The scheme's assets had been largely secured through a buy-in insurance agreement, which had been reinsured with a captive reinsurer within the employer's corporate group. The trustee had no unilateral power to trigger winding up or grant augmentations without the principal employer's agreement while the scheme was ongoing.

His Honour Judge Hodge KC was satisfied that the trustee had formed the opinion to act in the way for which approval was sought, both in relation to the variation of the termination payment payable on termination of the existing buy-in, and in exercising the power to make benefit augmentations from the surplus achieved during winding up, by giving all scheme members an equal percentage augmentation, and that the opinion was one which a reasonable body of trustees could properly have arrived at. 

In addition, the judge confirmed that the trustee had taken into account all relevant considerations and ignored irrelevant ones, as well as the opinion not being vitiated by any conflict of interest.
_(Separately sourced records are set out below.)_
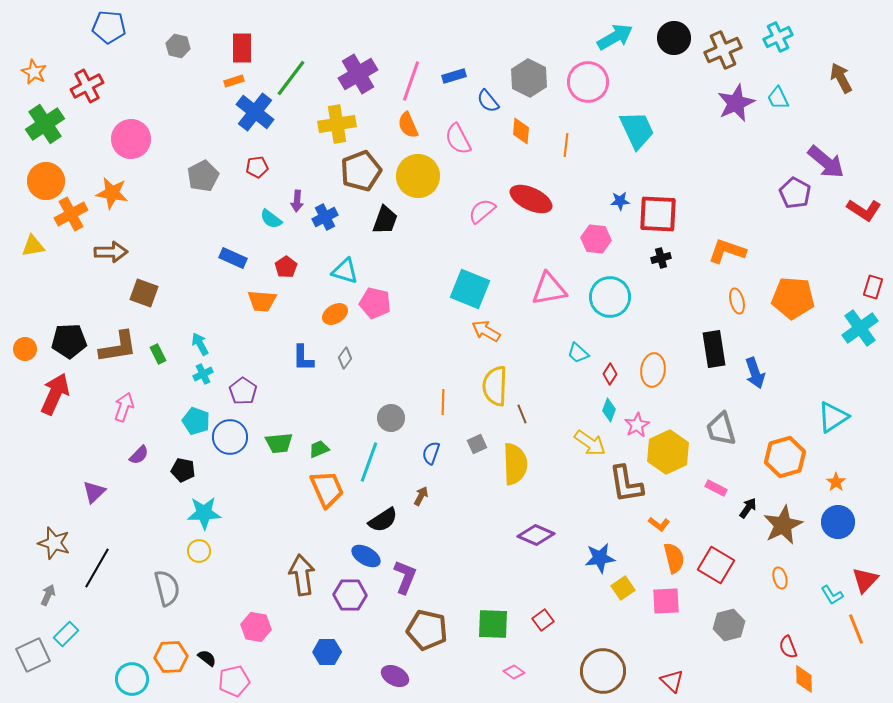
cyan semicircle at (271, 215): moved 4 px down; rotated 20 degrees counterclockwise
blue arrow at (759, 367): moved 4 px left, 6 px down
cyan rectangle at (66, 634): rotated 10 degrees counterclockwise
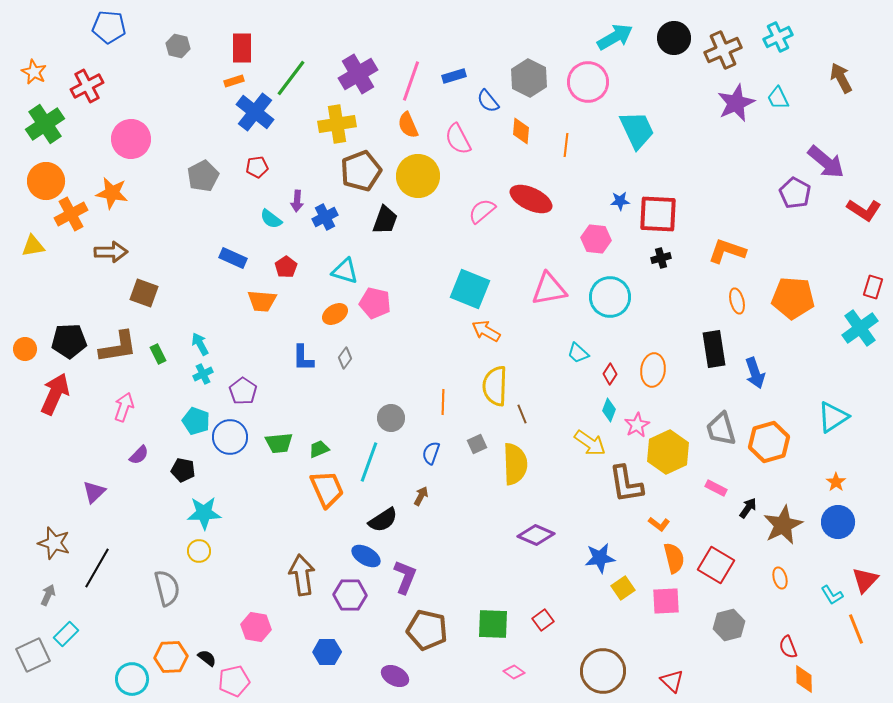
orange hexagon at (785, 457): moved 16 px left, 15 px up
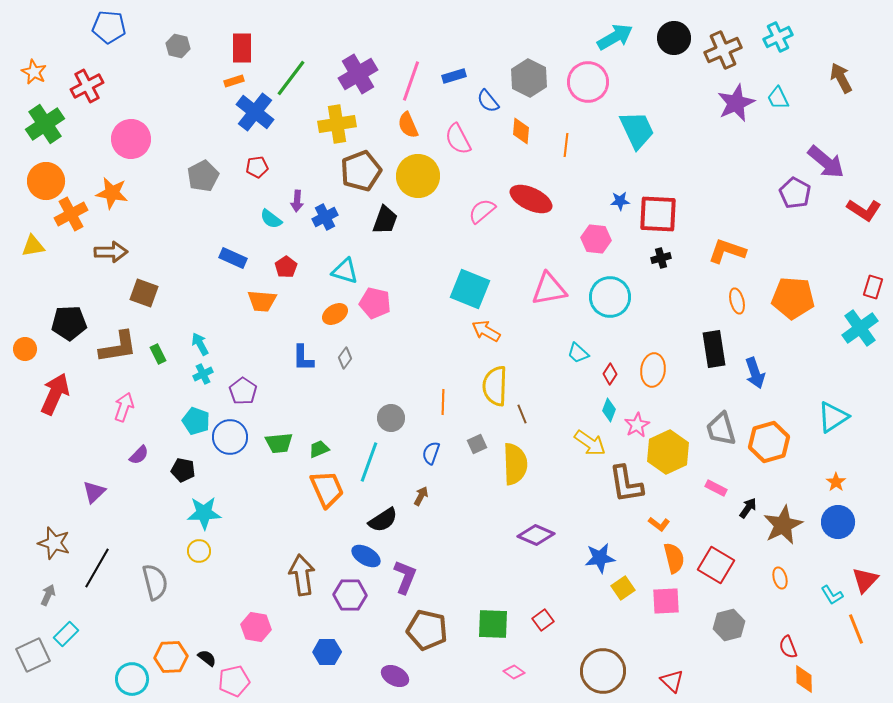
black pentagon at (69, 341): moved 18 px up
gray semicircle at (167, 588): moved 12 px left, 6 px up
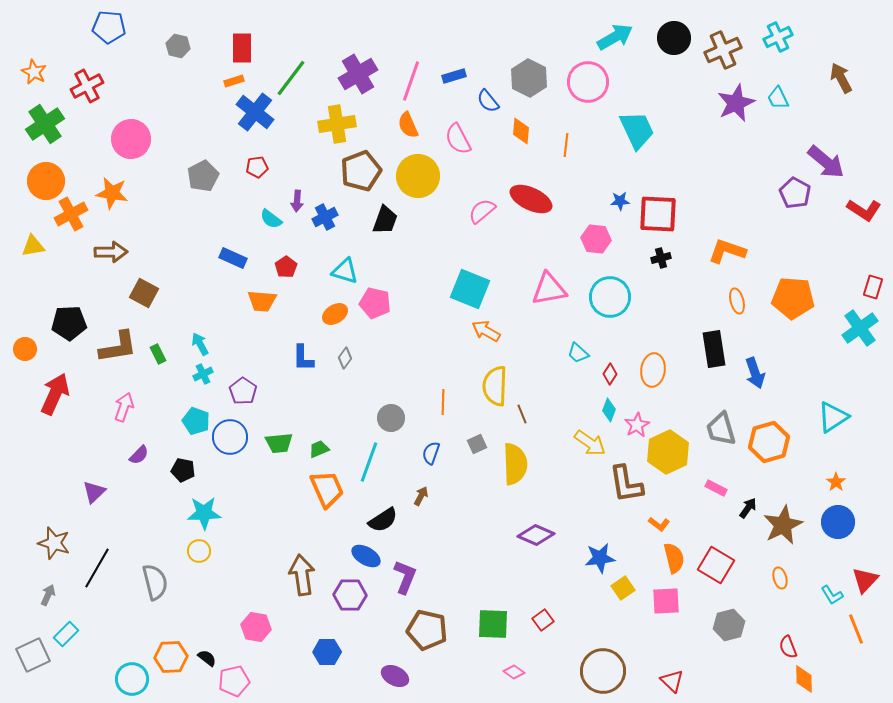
brown square at (144, 293): rotated 8 degrees clockwise
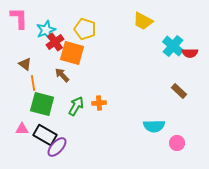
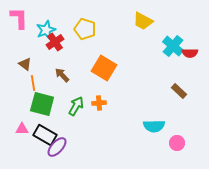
orange square: moved 32 px right, 15 px down; rotated 15 degrees clockwise
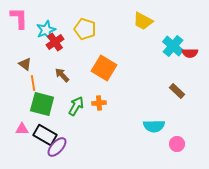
brown rectangle: moved 2 px left
pink circle: moved 1 px down
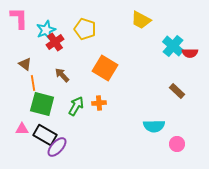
yellow trapezoid: moved 2 px left, 1 px up
orange square: moved 1 px right
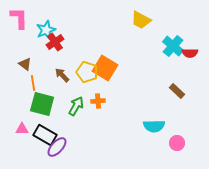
yellow pentagon: moved 2 px right, 43 px down
orange cross: moved 1 px left, 2 px up
pink circle: moved 1 px up
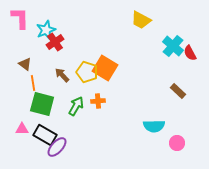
pink L-shape: moved 1 px right
red semicircle: rotated 63 degrees clockwise
brown rectangle: moved 1 px right
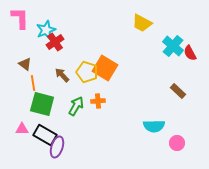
yellow trapezoid: moved 1 px right, 3 px down
purple ellipse: rotated 25 degrees counterclockwise
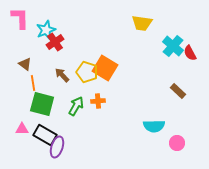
yellow trapezoid: rotated 20 degrees counterclockwise
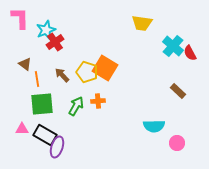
orange line: moved 4 px right, 4 px up
green square: rotated 20 degrees counterclockwise
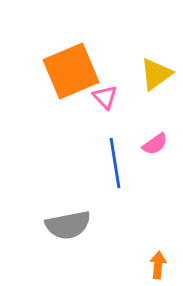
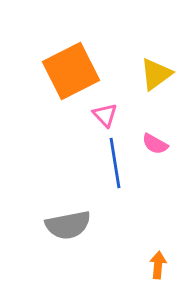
orange square: rotated 4 degrees counterclockwise
pink triangle: moved 18 px down
pink semicircle: rotated 64 degrees clockwise
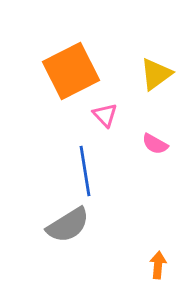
blue line: moved 30 px left, 8 px down
gray semicircle: rotated 21 degrees counterclockwise
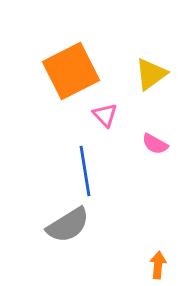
yellow triangle: moved 5 px left
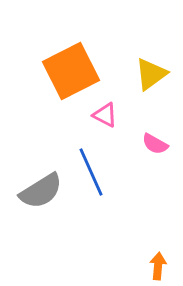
pink triangle: rotated 20 degrees counterclockwise
blue line: moved 6 px right, 1 px down; rotated 15 degrees counterclockwise
gray semicircle: moved 27 px left, 34 px up
orange arrow: moved 1 px down
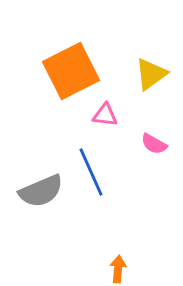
pink triangle: rotated 20 degrees counterclockwise
pink semicircle: moved 1 px left
gray semicircle: rotated 9 degrees clockwise
orange arrow: moved 40 px left, 3 px down
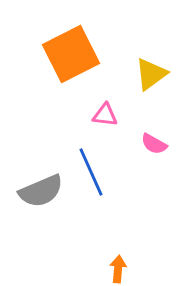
orange square: moved 17 px up
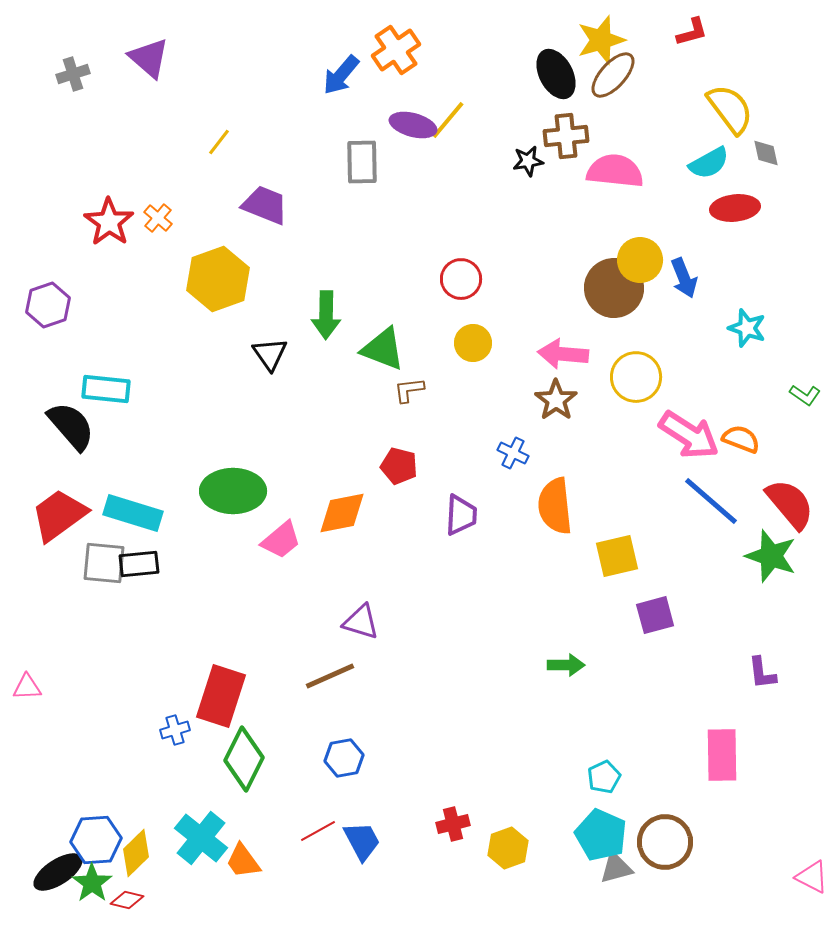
The judge was also satisfied that the position of active members had been particularly considered, with due regard to be given to their discrete interests.

The High Court made a representation order appointing the defendant (a former director of the trustee company) to represent beneficiaries whose interests might be served by opposing the application. After receiving legal advice, the application was not opposed. The High Court approved the trustee's decisions, noting they effectively swapped a contingent possibility of greater surplus in the future (which would be shared between fewer beneficiaries) for present augmentations for a larger number of beneficiaries.

Comment

The Court was willing to look at the practical realities of the situation and approve the decisions in principle taken by the trustee. The judgment serves as a useful reminder of the relevant considerations and the Court’s approach.

In particular, the Court was told that the back-to-back insurance arrangements were relatively unusual in the pensions industry. Most of the liabilities were secured by a buy-in policy with a well-known insurer and then reinsured with a “captive insurer” within the Coca-Cola corporate group.  

The assets released from the reinsurance arrangements were then paid to the employer via the scheme as a return of surplus.   While this would be subject to a tax charge, it also enabled a return to the employer of another £46m surplus of assets of the scheme.  

This is an interesting case but the judge noted that the facts are scheme-specific and unusual. It is unlikely to herald the start of wide-scale unwinding of past buy-in policies.